* Passage shown
Honoring Black History Month: A Collection of 5 Essential Reads & Podcasts To Get Started
To mark the kick off of Black History Month here in the US, I have compiled a brief list of 5 books and podcasts I found extremely helpful in deepening my understanding and knowledge.
Since moving the US almost a decade ago I’ve taken it upon myself to educate myself on many different aspects of American history. To mark the kick off of Black History Month here in the US, I wanted to share some of the books and podcasts I’ve found particularly useful in deepening my knowledge and understanding.
History of course is rarely straight forward and can be messy. Some of the books, for instance, shed light on the intentions of figures like Abraham Lincoln during the Civil War in promoting the Emancipation Declaration.
As always, please feel free to share and forward this list to anyone in your networks who might be interested. Also, consider subscribing to my newsletter for regular updates on history, politics, international development, and other musings.
A Promised Land by Barack Obama
Probably many booklists list the memoirs of America’s first black president, or at least they should, so I won’t go into a lengthy summary. Personally, what really stood out to me when reading it wasn’t just the insane amount of issues thrown Obama’s way in his first few years in office - the global financial crisis, domestic automobile industry in crisis, stalled climate negotiations, more financial trouble with the Greek Crisis of 2009, one of the biggest oil spills to occur in the Gulf of Mexico, the Arab Spring - but it was also his ability to at all times retain a calm, cool focus, deal with the crisis at hand while also not missing an opportunity to move his own agenda forward, however painstakingly each step took. So the bailing out of the automobile industry emerges into an opportunity to seek strict new efficiency standards, while the Congressional lameduck session following his party’s pummeling in the 2010 midterm elections gave him a key opening to finally secure the repeal of “don’t ask, don’t tell.” And the Arab Spring accelerates the brief he had previously given Samantha Power, namely making human rights and democracy a key pillar in US foreign policy however - as Obama himself acknowledges - imperfectly executed that approach might be.
The moments which really stayed with me after finishing the book though were the personal moments Obama elaborates on. The parts hidden to most, away from the camera. There is the moment Obama takes a break from the campaign trail to visit his dying grandmother just as he’s on the cusp of victory (you can read an excerpt of this section here). The moment he is sat on a couch next to his mother in law watching the networks call the 2008 election for him, and both feeling overwhelmed by the moment. And, finally, there is the moment when he comes face to face with Donald Trump to deliver his infamous rebuke of the so-called birther conspiracy theory at the 2011 White House Press Correspondents Dinner, while at that very moment - beneath the surface - dealing with the stresses of a Navy Seal operation that would ultimately result in the death of Osama bin Laden less than 24 hours later.

* Supplied material

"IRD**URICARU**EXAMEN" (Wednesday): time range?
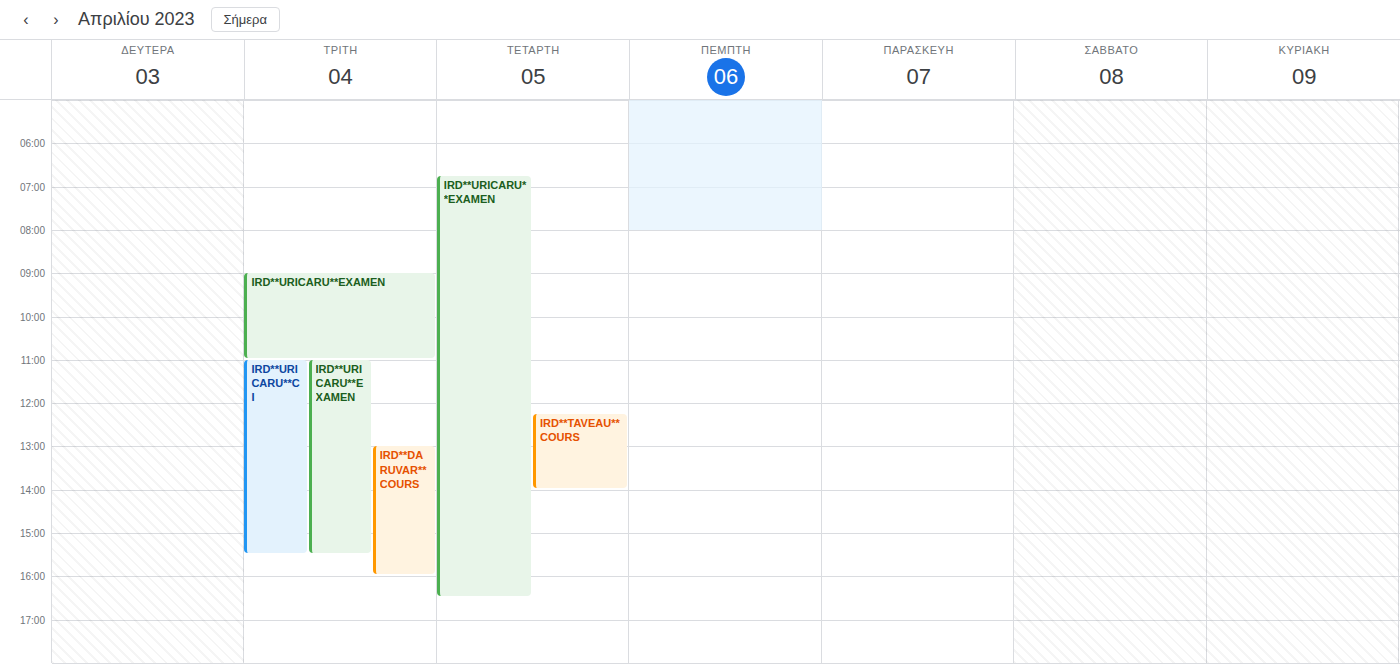
6:45 AM to 4:30 PM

* Task list
1. Answer these from the Black History Month reading list:
(a) About how long ago did the writer move to the US?
(b) To whom had Obama earlier given the brief of making human rights and democracy a key pillar of US foreign policy?
(c) At what event did Obama deliver his rebuke of the birther conspiracy theory?
2. Continue the Black History Month reading list from its last sentence.
The lines above have nothing to do with the Black History Month reading list.

* Expected results
1.
(a) Almost a decade ago.
(b) Samantha Power.
(c) The 2011 White House Press Correspondents Dinner.

2.
Stamped from the Beginning by Ibram X. Kendi
Despite its length, I raced through this book in no time and highly recommend it to all those wanting a more comprehensive history of the racial hatred and injustice that has defined America for 400 years. At the heart of the book is the thesis that discriminatory practices - from slavery to mass incarceration - are not born per se from racist ideas, but rather the reverse. That is, racist ideas are themselves developed to justify established discriminatory practices in a bid to consolidate power and preserve long standing inequities. According to Kendi, racist ideas go back to the 15th century when the Portuguese justified slavery based on a biblically enshrined racial hierarchy. Told through the perspective of five so-called tour guides - historical figures from five different eras of American history - the book outlines the ensuing history of three distinct categories of racial ideas as they each vie for attention in American political thought: assimilationism, segregationalism, and anti-racism.
The book challenges the popular conception of American history as following a neat linear line of progress. Rather than ever being fully discarded, as racist ideas became outdated and no longer socially acceptable, new ideas sprang forth in their place, each based on a new theory but still all too often at their core either assimilationist or segregationist; and in either case, still racist. In this vein, the book argues, many of the early anti-slavery abolitionists were in fact still racist to some degree, either believing freed slaves could become like the White Man or that they should be allowed to form their own segregated colonies. Even the idea that parts of society had become post-racial, where racial hatred had supposedly been transcended, was in part, according to Kendi, aimed at preserving the status quo, namely the socioeconomically segregated communities that still exist across much of America today.
Whether you are newly arrived to America or have lived here all your life, this is a book well worth reading. It will challenge your own preconceived notions of what constitutes racist and anti-racist behavior. In the end. It’s only through such self awareness and reflection that we’ll eventually overcome the worst forms of racial discrimination and injustice.
1865 by Wondery
So this is technically a podcast rather than a book but in reality, it feels more like a well produced radio drama and is well worth a listen if you want to understand the immediate impact of Abraham Lincoln’s death in 1865. With a stellar cast, the podcast literally begins the very night Lincoln was shot at Ford Theatre by James Wilkes Booth and follows the ensuing feud between Lincoln’s close ally, Secretary of War Edwin Stanton, and his successor as President, Andrew Johnson, as they debate the future of the nation. Underscoring the nonlinear nature of progress in American race relations, it does not take long before Johnson, sympathetic to southern interests, tries to roll back Lincoln’s work, including his pledge to provide forty acres and a mule to freed people, in spite of staunch opposition from Stanton. The tone of the series and much of its plot echoes with our own times with allegations of fraud, impeachment trials, high profile attempts to fire officials, and no shortage of conspiracy theories. But above all else, as Stanton increasingly resorts to any measure necessary to stop Johnson and the nation teeters once more on the brink of civil war, the series’ central question is how far are you willing to go, how much of yourself are you willing to lose, to pursue a moral outcome; at what point does the end no longer justify the means?
1865: Season 2 (podcast)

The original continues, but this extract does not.